Tortures au Cameroun: Amnesty International signe et persiste !

Alioune Tine, Directeur Du Bureau L'Etat camerounais a refuté les conclusions du rapport d'Amnesty International

Mon, 31 Jul 2017 Source: cameroon-info.net

Selon le Directeur du bureau Afrique Centrale et de l’Ouest de l’ONG, Alioune Tine, Amnesty International n’est pas dans une logique de diabolisation des autorités ni des forces de sécurité.

Suite au dernier rapport d’Amnesty International, accusant d’armée camerounaise de torture et de violation des droits de l’homme dans la lutte contre Boko Haram, que le Gouvernement a qualifié d’apologie du terrorisme, l’ONG dit avoir tenté de rencontrer à plusieurs reprises les membres du Gouvernement camerounais, en vain.

Dans une réaction de son Directeur du bureau Afrique Centrale et de l’Ouest, publié par le site spécialisé sur les droits de l’homme, Hurinews, Amnesty International estime que les faits documentés qu’il dénonce devraient plutôt engendrer des actions allant dans le sens d’améliorer le fonctionnement de l’armée.

Car, «une armée qui torture n’est pas une bonne armée».

La réaction d’Alioune Tine: «Je m’attendais à une réaction dans laquelle le gouvernement camerounais tenterait de réfuter les résultats de la recherche menée par Amnesty International sur la base de contre-arguments sérieux et de preuves solides et concrètes. Malheureusement cela n’a pas été le cas. J’ajoute qu’Amnesty International a plusieurs fois donné l’occasion au gouvernement de répondre à ses allégations. Mais les autorités n’ont jamais réagi. Donc j’aurai davantage été satisfait si le gouvernement avait effectivement et en temps réel réagi à nos interpellations pourtant envoyées bien avant la parution de ce rapport, et qu’il essaie aujourd’hui de récuser en bloc sans argument.

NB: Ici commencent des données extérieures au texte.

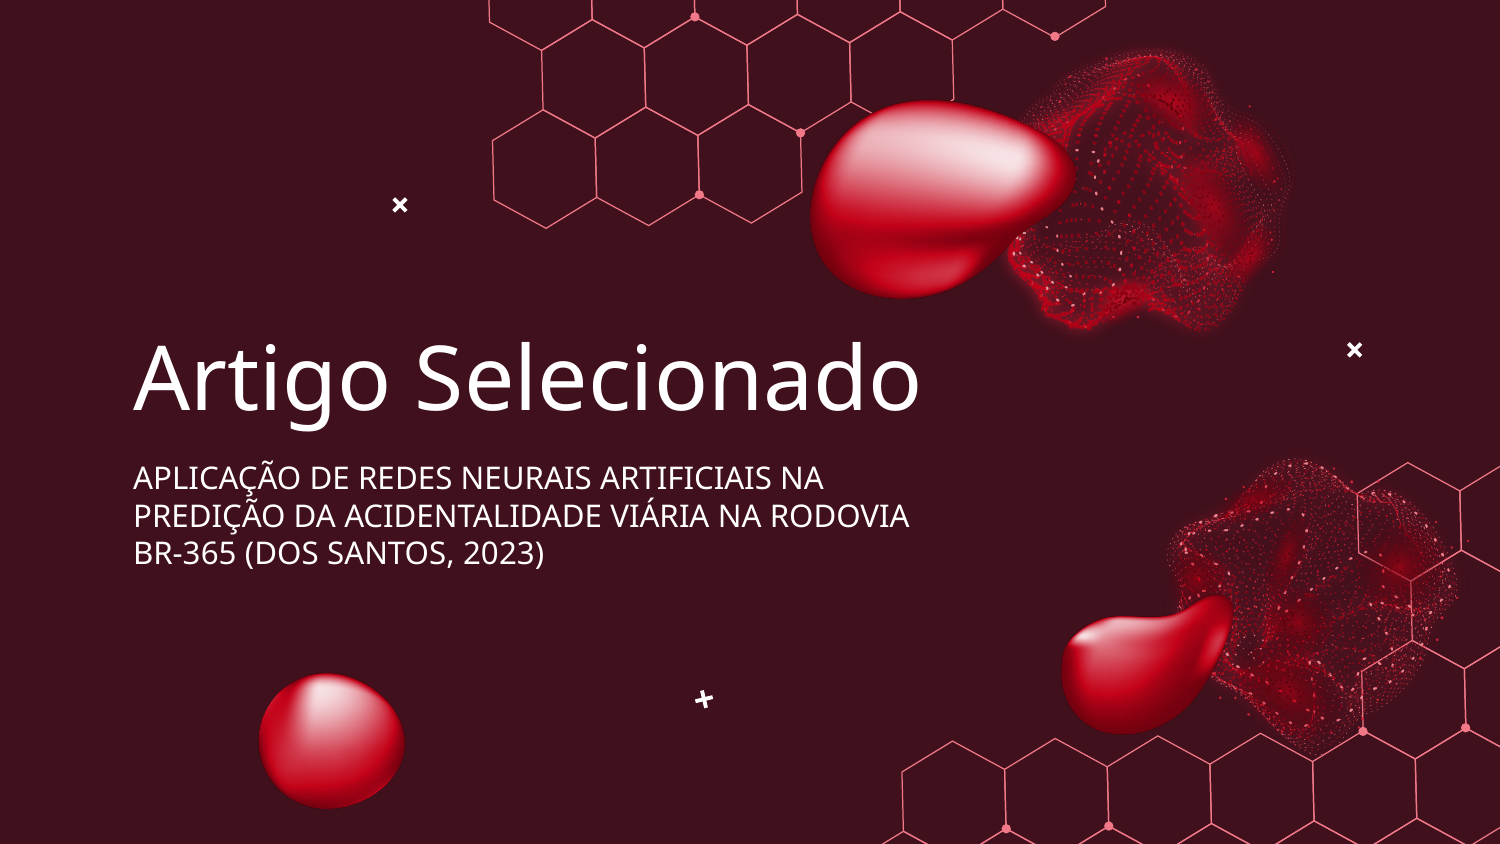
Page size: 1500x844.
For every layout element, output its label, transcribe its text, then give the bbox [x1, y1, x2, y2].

picture [238, 652, 426, 834]
title Artigo Selecionado [118, 304, 1325, 443]
picture [778, 41, 1306, 344]
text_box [393, 198, 407, 212]
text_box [697, 692, 711, 706]
picture [1040, 420, 1500, 803]
subtitle APLICAÇÃO DE REDES NEURAIS ARTIFICIAIS NA PREDIÇÃO DA ACIDENTALIDADE VIÁRIA NA RODOVIA BR-365 (DOS SANTOS, 2023) [118, 443, 950, 603]
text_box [1348, 343, 1362, 357]
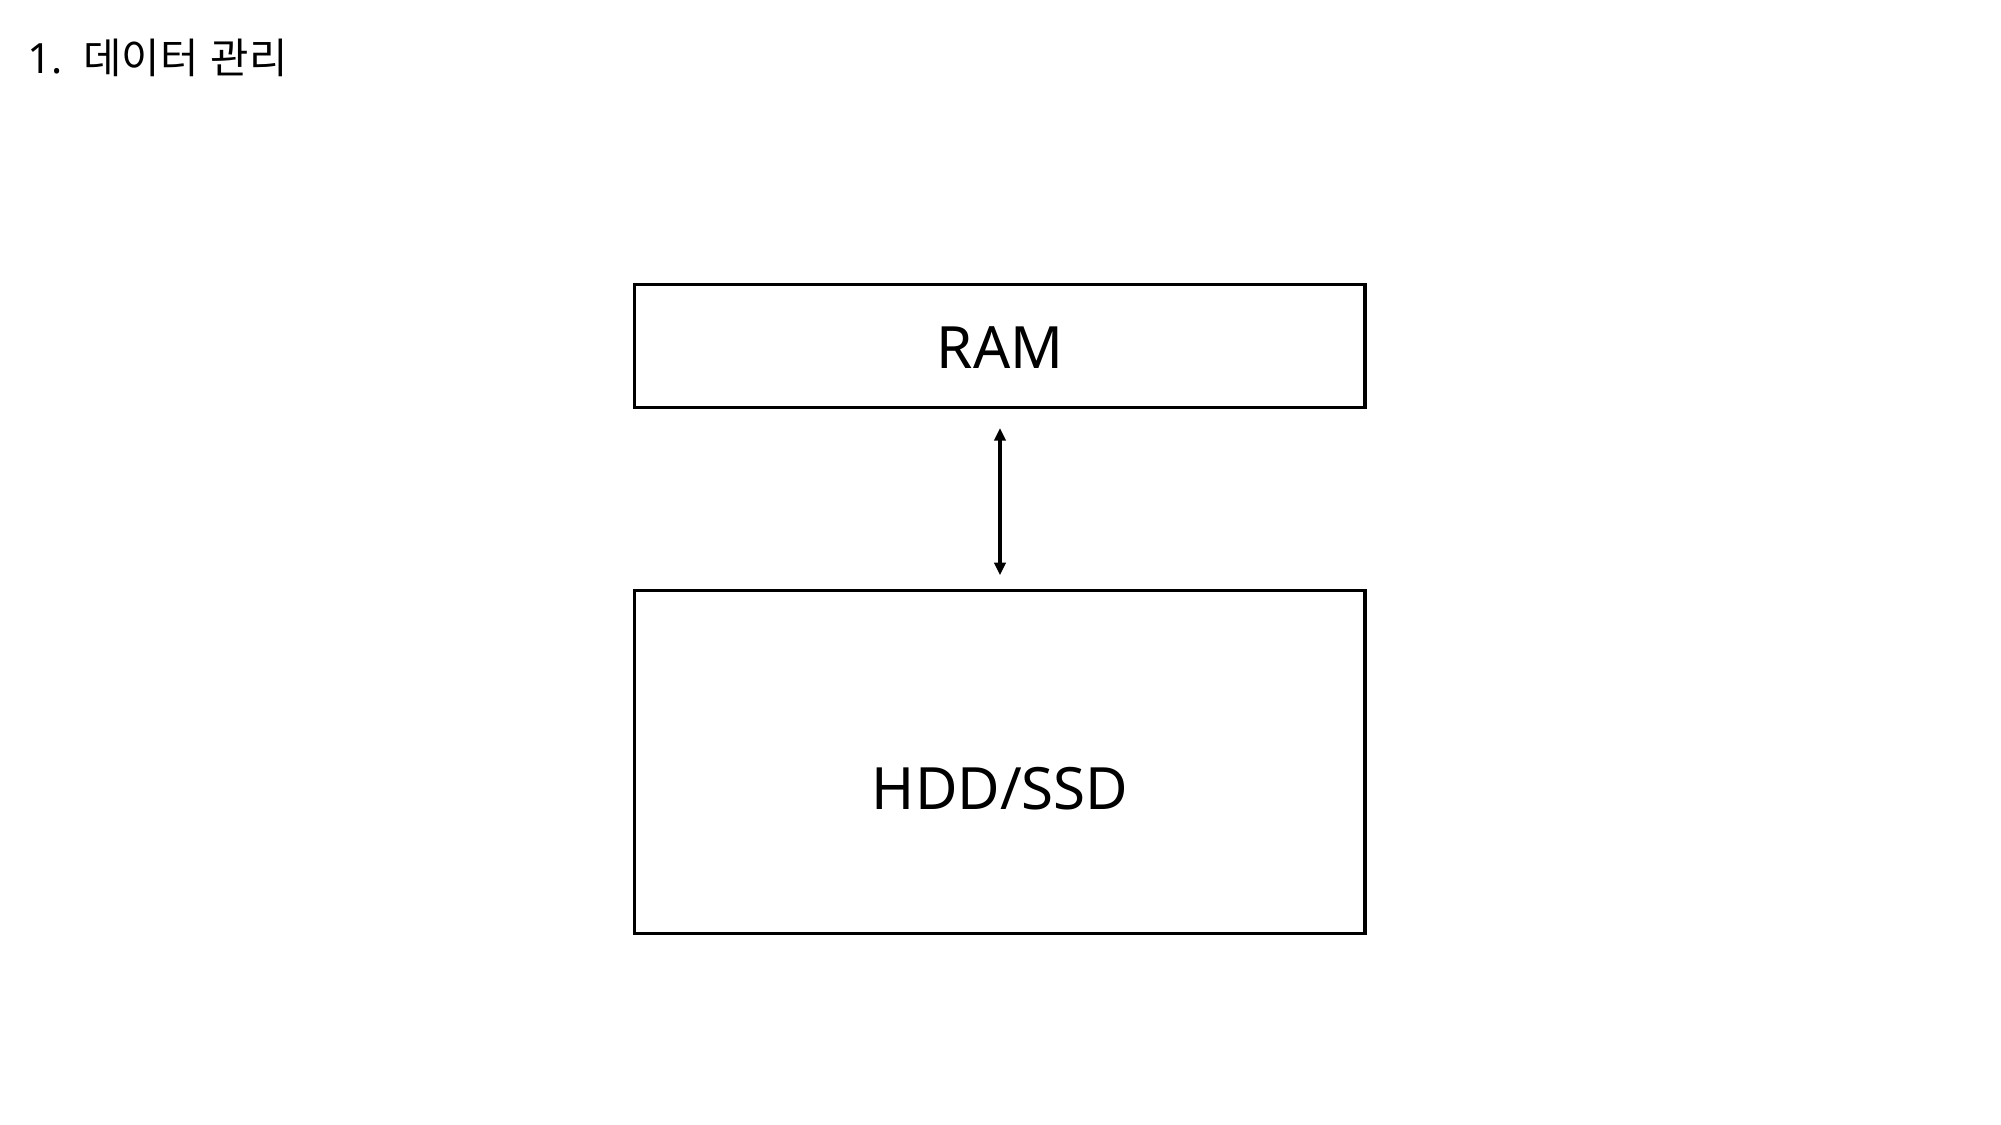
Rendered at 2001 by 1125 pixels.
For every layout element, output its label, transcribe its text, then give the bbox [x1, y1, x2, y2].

Il est important que l’opinion publique camerounaise comprenne que c’est au mois d’avril, soit trois mois avant la publication du rapport, que nous avions écrit aux autorités pour leur présenter un résumé de nos constatations et solliciter une réaction de leur part. Mais nous n’avons jamais reçu de réponse.

Ensuite, du 20 au 26 mai 2017, j’ai moi-même conduit une délégation d’Amnesty International à Yaoundé pour recueillir le sentiment des pouvoirs publics concernant les conclusions de nos recherches qui, je le répète, n’étaient pas encore publiées. Mais aucun membre du gouvernement n’a accepté de nous rencontrer malgré les multiples demandes d’audience envoyées avant notre déplacement.

Pire, les autorités ont interdit une conférence de presse prévue par Amnesty International à Yaoundé le 24 mai dernier, au cours de laquelle nous avions l’intention de présenter des lettres et des pétitions adressées par plus de 310 000 signataires du monde entier, demandant au président Paul Biya de libérer trois étudiants condamnés à 10 ans de prison, uniquement pour avoir échangé une plaisanterie sur Boko Haram par SMS.

Tout au long de notre travail de recherche, nous avons demandé à rencontrer le président de la République, le ministre de la Défense, le ministre de la Justice, le ministre de la Communication, le ministre des Relations extérieures et des membres des forces de sécurité. Seuls le ministre de la Communication et le secrétaire général du ministère de la Défense ont accepté de nous recevoir, en février 2017. Confronté à une description détaillée des pratiques de torture en question, le représentant du ministère de la Défense a affirmé qu’elles ne relevaient pas de la torture, mais simplement d’une «exploitation approfondie».

En définitive, Amnesty International n’est pas dans une logique de diabolisation des autorités ni des forces de sécurité. Dans notre rapport, nous avons recueilli des informations sur 101 cas de personnes qui ont été détenues au secret et torturées, parfois à mort, par les forces de sécurité et les autorités camerounaises entre mars 2013 et mars 2017. Ces personnes, des civils, étaient souvent accusées, sans preuve ou sur la foi d’éléments peu concluants, d’avoir apporté leur soutien à Boko Haram. Le rapport montre que le recours à la torture dans le cadre de la lutte contre Boko Haram au Cameroun est aujourd’hui habituel et généralisé. Et cela nous le maintenons. Nous ne sommes pas là pour démoraliser l’armée camerounaise. Les faits documentés par Amnesty International devraient plutôt engendrer des actions allant dans le sens d’améliorer le fonctionnement de l’armée. Une armée qui torture n’est pas une bonne armée.

Si les allégations de torture ne sont pas prises en considération, cela risque de pourrir l’armée en son sein, de ternir l’image du Cameroun, et de maintenir un climat d’impunité, totalement contre-productif lorsqu’il s’agit de lutte anti-terroriste».